[Data entries]

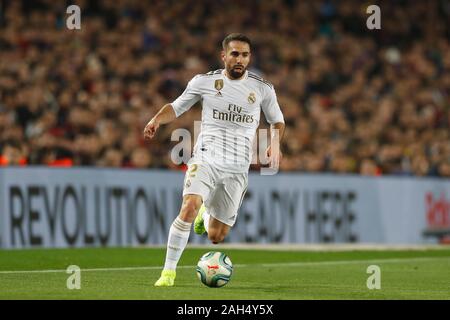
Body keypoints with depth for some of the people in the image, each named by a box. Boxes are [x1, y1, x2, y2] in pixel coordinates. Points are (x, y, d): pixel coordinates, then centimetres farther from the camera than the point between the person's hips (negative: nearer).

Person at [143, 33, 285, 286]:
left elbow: (277, 121, 18)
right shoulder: (204, 82, 1)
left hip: (237, 168, 2)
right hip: (206, 158, -1)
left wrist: (275, 144, -1)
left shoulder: (263, 89, 4)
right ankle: (169, 271, -19)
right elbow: (177, 107, 12)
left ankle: (206, 214, 42)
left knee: (216, 237, 3)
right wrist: (157, 119, -9)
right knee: (189, 207, -29)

- _What the exercise asks_
Pick out every line in the data entries above that contains the string "right", matching case exactly.

- _Solution to this problem_
right shoulder: (204, 82, 1)
right hip: (206, 158, -1)
right ankle: (169, 271, -19)
right elbow: (177, 107, 12)
right wrist: (157, 119, -9)
right knee: (189, 207, -29)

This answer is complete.